■ Source excerpt
start
To Break or not to Break... Hamlet and Mortgages!


To Break or not to Break, that is the question…whether tis nobler in the mind to suffer the financial slings and arrows of outrageous break costs, and take arms with lower fixed interest rates, and by paying them….save them?

If you had to study Hamlet during college, you would have had the “To Be or Not to Be” thing drilled into you like I did! So the above section is my mortgage broker take on it!


We are at a critical time in the interest rate cycle. Fixed mortgage interest rates have stabilised over the last few weeks, and some banks have been adjusting their rates by slightly increasing their shorter term rates of 1-2 years but reducing their 3—5 year fixed interest rates. 

If we consider our attitudes towards fixed interest rates from 18 months ago, at the time we all thought that these were very good value at around 5.5-5.75%.

Since then, as we know, interest rates for the same fixed terms dropped to the low 4%’s.

A lot of borrowers that I have talked to in Tauranga, do have fixed interest rates around 5.5% p.a which are not going to be coming off their fixed rate for another year or so. They face the risk of higher fixed interest rates when they come off their current terms.

So the decision they need to make is, should they break their fixed rate term now and re-fix their mortgage for longer at a lower borrowing cost OR keep the current rate and risk a higher rate when the term matures.

To help figure this out, I thought I’d give you some ideas about how to make that decision easier.

The following can be used, as a rough calculation, in case you can’t get hold of your bank for an actual quote on the break fee.

Now, when you break a fixed rate term loan, you will be charged a break fee, if the current mortgage interest rates are lower compared to the rate you are on.

The cost of the break fee will be calculated based on the difference between the “swap rates” at the time you fixed your rate initially, and the swap rate today for the remaining term that the bank can lend the money out for.

Remember the bank has borrowed that money to lend to you for your mortgage initially, and not charging a break fee will see the bank lose money. We can’t have that now, can we?

A little scenario...

Let's say that you fixed your rate on your $250,000 mortgage, in January 2014 for 3 years at 5.9% p.a. This costs you $14,750 per year in interest. You have had that fixed rate for 2 years and you have 1 year left to go.
end
■ Stated task 1
Answer these questions from the mortgage article, one line each:
(a) About 18 months ago, what range of fixed interest rates was thought to be very good value?
(b) In the scenario, what is the mortgage amount and the fixed rate taken in January 2014?
(c) The break fee is calculated from the difference between which two rates?
■ Stated task 2
Translate this sentence from the mortgage article into Spanish: "They face the risk of higher fixed interest rates when they come off their current terms."
■ Stated task 3
In order of appearance, list every interest rate in the mortgage article that is written with a percent sign.

■ Dataset records
start
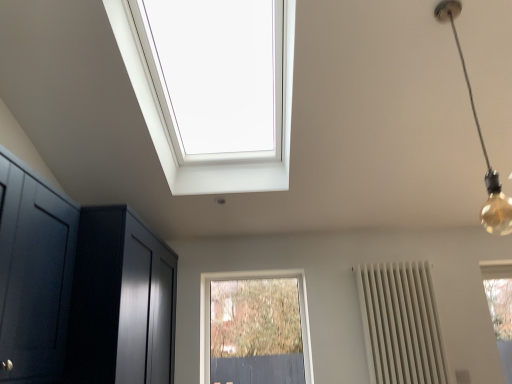
Question: Does white matte radiator at right turn towards gold bulb at upper right?

Choices:
 (A) yes
 (B) no

Answer: (A)

Question: Does white matte radiator at right have a smaller size compared to gold bulb at upper right?

Choices:
 (A) no
 (B) yes

Answer: (A)

Question: Are white matte radiator at right and gold bulb at upper right far apart?

Choices:
 (A) yes
 (B) no

Answer: (B)

Question: Does white matte radiator at right have a lesser height compared to gold bulb at upper right?

Choices:
 (A) no
 (B) yes

Answer: (B)

Question: Can you confirm if white matte radiator at right is positioned to the left of gold bulb at upper right?

Choices:
 (A) yes
 (B) no

Answer: (B)

Question: Would you say glossy dark wood dresser at left is to the left or to the right of gold bulb at upper right in the picture?

Choices:
 (A) left
 (B) right

Answer: (A)

Question: From the image's perspective, is glossy dark wood dresser at left positioned above or below gold bulb at upper right?

Choices:
 (A) below
 (B) above

Answer: (A)

Question: In terms of width, does glossy dark wood dresser at left look wider or thinner when compared to gold bulb at upper right?

Choices:
 (A) thin
 (B) wide

Answer: (B)

Question: Does point (117, 261) appear closer or farther from the camera than point (450, 21)?

Choices:
 (A) closer
 (B) farther

Answer: (B)

Question: Considering the positions of white matte radiator at right and clear glass window at center in the image, is white matte radiator at right taller or shorter than clear glass window at center?

Choices:
 (A) short
 (B) tall

Answer: (B)

Question: Does point (393, 370) appear closer or farther from the camera than point (286, 271)?

Choices:
 (A) closer
 (B) farther

Answer: (A)

Question: From a real-world perspective, is white matte radiator at right physically located above or below clear glass window at center?

Choices:
 (A) below
 (B) above

Answer: (B)

Question: Is white matte radiator at right spatially inside clear glass window at center, or outside of it?

Choices:
 (A) outside
 (B) inside

Answer: (A)

Question: Is glossy dark wood dresser at left in front of or behind white matte radiator at right in the image?

Choices:
 (A) behind
 (B) front

Answer: (B)

Question: Considering the positions of glossy dark wood dresser at left and white matte radiator at right in the image, is glossy dark wood dresser at left bigger or smaller than white matte radiator at right?

Choices:
 (A) big
 (B) small

Answer: (A)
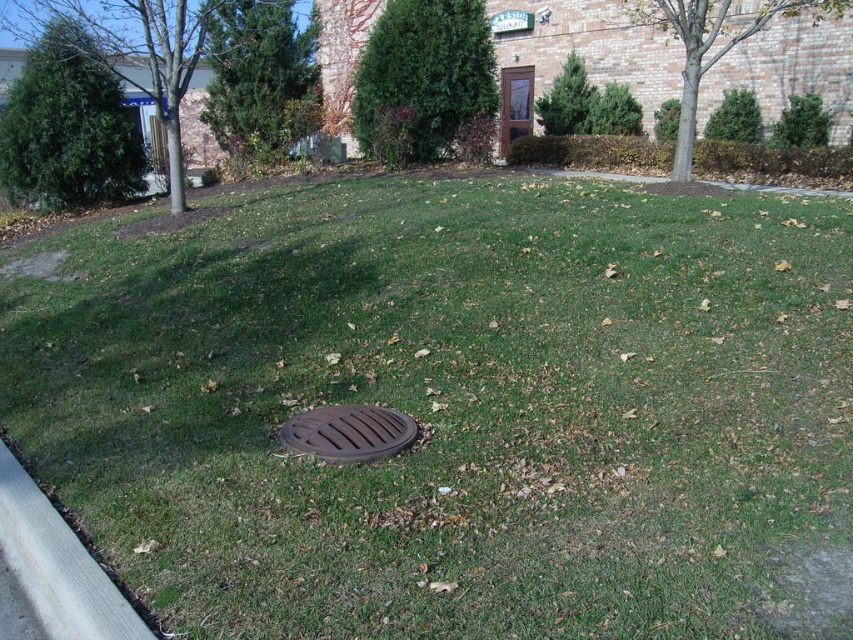
Question: Considering the relative positions of green grass at center and gray concrete curb at lower left in the image provided, where is green grass at center located with respect to gray concrete curb at lower left?

Choices:
 (A) below
 (B) above

Answer: (B)

Question: Among these objects, which one is farthest from the camera?

Choices:
 (A) gray concrete curb at lower left
 (B) brown matte manhole cover at center

Answer: (B)

Question: Among these points, which one is nearest to the camera?

Choices:
 (A) (292, 538)
 (B) (309, 410)
 (C) (78, 618)

Answer: (C)

Question: Does gray concrete curb at lower left come in front of brown matte manhole cover at center?

Choices:
 (A) yes
 (B) no

Answer: (A)

Question: Is green grass at center further to camera compared to gray concrete curb at lower left?

Choices:
 (A) no
 (B) yes

Answer: (A)

Question: Which object is closer to the camera taking this photo?

Choices:
 (A) gray concrete curb at lower left
 (B) brown matte manhole cover at center
 (C) green grass at center

Answer: (C)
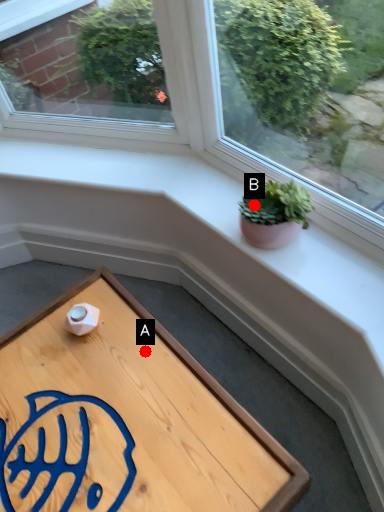
Question: Two points are circled on the image, labeled by A and B beside each circle. Which point appears closest to the camera in this image?

Choices:
 (A) A is closer
 (B) B is closer

Answer: (B)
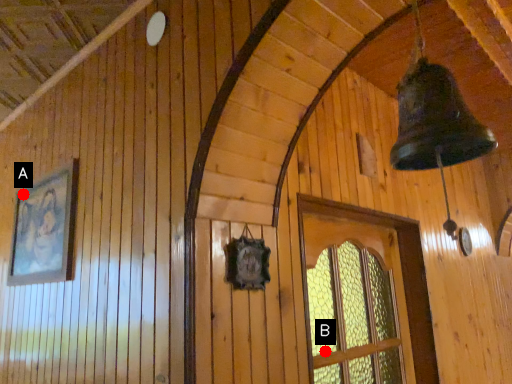
Question: Two points are circled on the image, labeled by A and B beside each circle. Which point is farther to the camera?

Choices:
 (A) A is further
 (B) B is further

Answer: (A)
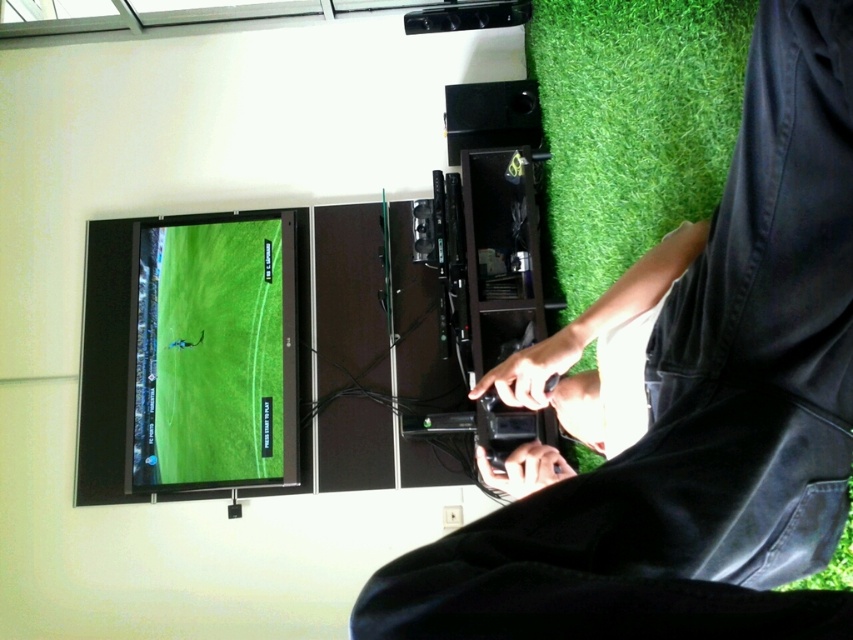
end
■ Worked answer 1
(a) Around 5.5-5.75%.
(b) A $250,000 mortgage fixed at 5.9% p.a.
(c) The swap rate at the time the rate was first fixed, and today's swap rate for the remaining term.

■ Worked answer 2
Se enfrentan al riesgo de tasas de interés fijas más altas cuando terminen sus plazos actuales.

■ Worked answer 3
5.5-5.75%
the low 4%'s
5.5% p.a
5.9% p.a.